Il ne cherche pas à me posséder. Il cherche à me comprendre.


Et moi, je me laisse rejoindre.


Samuel


Je n’ai pas besoin de poser la question. Elle est là, la réponse. Dans la manière dont ses vêtements glissent moins facilement. Dans cette façon qu’elle a d’arranger son pull. De changer sa posture quand elle s’assied.


Je n’ai pas grandi avec l’habitude d’observer les autres. J’ai grandi en me rendant invisible. Mais avec elle, c’est autre chose. Je regarde. J’apprends. J’anticipe.


Et je sens. Chaque jour. Que ce ventre qui s’arrondit doucement n’est pas qu’une transformation physique. C’est une mue. Une translation silencieuse. Une naissance, déjà, dans le creux de son corps.


Et je me découvre à mon tour en train de naître. Pas en tant que père, pas encore. Mais en tant qu’homme qui veut tenir bon. Qui veut mériter d’être là.


Je ne veux pas lui faire peur. Je ne veux pas l’étouffer. Mais je suis là.


Et je reste.


Un jour, je suis resté figé dans l’encadrement de la porte alors qu’elle s’habillait. Elle s’est retournée, a croisé mon regard. Et sans même chercher à me cacher, elle a dit :


— Tu regardes quoi, exactement ?


— Ce qui change, ai-je répondu.


Elle a ri.


— Tu veux dire… ma poitrine ? Parce que ça, c’est flagrant.


— Je veux dire… tout.


Elle a fait un pas vers moi. Lentement.


— Et ça t’effraie ?


J’ai mis un instant à répondre. Puis j’ai dit :


— Non. Mais j’ai peur de ne pas être à la hauteur.


Elle m’a regardé. Longuement. Puis elle a simplement dit :


— Alors, reste. Et ce sera déjà immense.


Et je suis resté.


La paternité. Le mot me heurte parfois. Non pas qu’il me fasse peur — pas comme avant. Mais il m’oblige à m’interroger. Sur ce que j’ai reçu. Sur ce que je peux transmettre. Sur ce que je ne veux surtout pas reproduire.


Je ne sais pas ce que ça veut dire, être père.

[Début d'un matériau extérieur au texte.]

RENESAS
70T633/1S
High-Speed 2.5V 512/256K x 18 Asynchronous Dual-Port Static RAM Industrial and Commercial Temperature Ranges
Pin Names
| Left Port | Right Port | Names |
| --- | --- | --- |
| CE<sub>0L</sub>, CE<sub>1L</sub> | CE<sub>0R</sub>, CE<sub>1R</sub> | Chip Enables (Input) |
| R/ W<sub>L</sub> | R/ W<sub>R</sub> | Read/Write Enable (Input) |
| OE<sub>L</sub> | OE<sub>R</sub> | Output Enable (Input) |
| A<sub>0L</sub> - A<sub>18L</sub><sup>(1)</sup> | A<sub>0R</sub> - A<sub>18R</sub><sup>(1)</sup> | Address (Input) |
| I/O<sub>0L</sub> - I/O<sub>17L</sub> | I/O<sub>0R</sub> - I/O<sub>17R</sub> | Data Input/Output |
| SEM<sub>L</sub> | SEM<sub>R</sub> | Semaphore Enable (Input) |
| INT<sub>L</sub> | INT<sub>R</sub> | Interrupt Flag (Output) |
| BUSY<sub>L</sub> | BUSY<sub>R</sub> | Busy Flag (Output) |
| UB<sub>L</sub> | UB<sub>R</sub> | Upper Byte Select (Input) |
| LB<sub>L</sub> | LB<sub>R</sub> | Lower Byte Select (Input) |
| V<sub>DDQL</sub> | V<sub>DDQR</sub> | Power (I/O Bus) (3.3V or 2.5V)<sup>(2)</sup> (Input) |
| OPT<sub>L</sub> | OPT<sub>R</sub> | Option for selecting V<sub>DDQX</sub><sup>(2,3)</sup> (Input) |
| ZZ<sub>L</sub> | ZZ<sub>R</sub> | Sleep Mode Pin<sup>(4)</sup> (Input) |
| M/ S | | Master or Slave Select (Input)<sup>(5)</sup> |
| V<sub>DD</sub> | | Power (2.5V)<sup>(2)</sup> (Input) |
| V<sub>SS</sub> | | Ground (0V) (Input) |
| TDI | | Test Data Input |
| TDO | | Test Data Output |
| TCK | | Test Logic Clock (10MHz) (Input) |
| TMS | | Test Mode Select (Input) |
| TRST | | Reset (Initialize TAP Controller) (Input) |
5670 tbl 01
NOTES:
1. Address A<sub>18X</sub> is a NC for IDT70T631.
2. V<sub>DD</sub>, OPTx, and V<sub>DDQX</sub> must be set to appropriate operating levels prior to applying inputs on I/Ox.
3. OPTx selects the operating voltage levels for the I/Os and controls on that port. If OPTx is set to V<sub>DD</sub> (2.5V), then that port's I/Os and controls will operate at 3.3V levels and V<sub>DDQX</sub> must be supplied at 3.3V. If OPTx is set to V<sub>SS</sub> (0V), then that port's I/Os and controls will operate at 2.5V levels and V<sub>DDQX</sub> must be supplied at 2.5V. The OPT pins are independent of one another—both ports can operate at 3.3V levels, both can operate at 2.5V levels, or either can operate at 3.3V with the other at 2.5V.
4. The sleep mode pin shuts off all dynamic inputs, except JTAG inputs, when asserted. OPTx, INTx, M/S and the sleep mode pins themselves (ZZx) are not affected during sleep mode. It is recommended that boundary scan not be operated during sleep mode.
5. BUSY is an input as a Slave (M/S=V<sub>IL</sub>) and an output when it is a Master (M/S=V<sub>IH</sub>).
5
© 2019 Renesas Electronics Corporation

Je sais juste ce que ça ne doit jamais être.


Ce n’est pas le silence méprisant d’un homme qui vous regarde en travers.


Ce n’est pas l’exigence froide de celui qui ne touche jamais, qui ne félicite pas, qui ne voit que ce qui manque.

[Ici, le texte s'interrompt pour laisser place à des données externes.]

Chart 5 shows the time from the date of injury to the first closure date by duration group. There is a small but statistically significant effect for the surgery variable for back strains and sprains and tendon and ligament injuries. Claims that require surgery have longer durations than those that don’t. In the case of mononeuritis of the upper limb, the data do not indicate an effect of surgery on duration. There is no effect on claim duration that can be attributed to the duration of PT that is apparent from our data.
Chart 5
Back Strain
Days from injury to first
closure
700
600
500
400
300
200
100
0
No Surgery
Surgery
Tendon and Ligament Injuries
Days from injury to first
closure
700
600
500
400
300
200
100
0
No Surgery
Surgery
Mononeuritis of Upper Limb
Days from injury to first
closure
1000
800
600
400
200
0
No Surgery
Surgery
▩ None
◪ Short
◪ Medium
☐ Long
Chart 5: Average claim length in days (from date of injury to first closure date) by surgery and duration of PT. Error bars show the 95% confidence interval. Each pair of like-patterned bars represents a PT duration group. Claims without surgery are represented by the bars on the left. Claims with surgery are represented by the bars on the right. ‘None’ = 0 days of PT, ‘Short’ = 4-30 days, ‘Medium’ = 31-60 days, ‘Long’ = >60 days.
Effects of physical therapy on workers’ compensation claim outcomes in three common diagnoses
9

Ce n’est pas l’absence dans la présence.


Ce ne sera pas ça.


Je ne veux pas que ce bébé grandisse en se demandant chaque jour s’il est “assez”.

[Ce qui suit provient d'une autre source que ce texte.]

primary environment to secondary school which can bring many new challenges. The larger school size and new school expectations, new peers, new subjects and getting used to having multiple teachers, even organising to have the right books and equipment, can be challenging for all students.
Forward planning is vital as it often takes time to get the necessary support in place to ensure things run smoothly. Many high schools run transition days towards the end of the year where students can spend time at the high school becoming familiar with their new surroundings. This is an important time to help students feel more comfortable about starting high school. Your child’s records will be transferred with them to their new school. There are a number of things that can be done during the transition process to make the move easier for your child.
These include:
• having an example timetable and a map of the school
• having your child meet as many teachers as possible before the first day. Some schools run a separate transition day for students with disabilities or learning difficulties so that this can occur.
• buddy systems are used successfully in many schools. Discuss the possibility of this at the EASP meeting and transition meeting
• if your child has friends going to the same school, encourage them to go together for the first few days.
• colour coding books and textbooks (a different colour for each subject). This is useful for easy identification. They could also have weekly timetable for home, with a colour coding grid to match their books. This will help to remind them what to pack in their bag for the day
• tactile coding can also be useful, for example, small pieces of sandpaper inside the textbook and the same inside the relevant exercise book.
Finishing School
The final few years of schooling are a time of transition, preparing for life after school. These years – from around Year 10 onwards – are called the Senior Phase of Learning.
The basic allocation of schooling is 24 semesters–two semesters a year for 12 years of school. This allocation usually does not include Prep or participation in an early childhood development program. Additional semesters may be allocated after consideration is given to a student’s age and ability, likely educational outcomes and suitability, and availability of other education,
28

Je veux qu’il sache. Qu’il sente. Qu’il respire avec nous. Qu’il n’ait pas à gagner sa place.


Et pour ça… il faudra que je parle. Que je montre. Que je reste.


Je ne sais pas encore comment faire.


Mais je sais pour qui.


Parfois, le soir, quand elle s’endort plus tôt, je reste éveillé.


Je glisse ma main sur son ventre.


Je ne cherche pas de mouvement. Je ne cherche pas de miracle.


Je cherche juste à dire : je suis là.


Et je crois qu’en moi aussi, quelque chose commence à naître.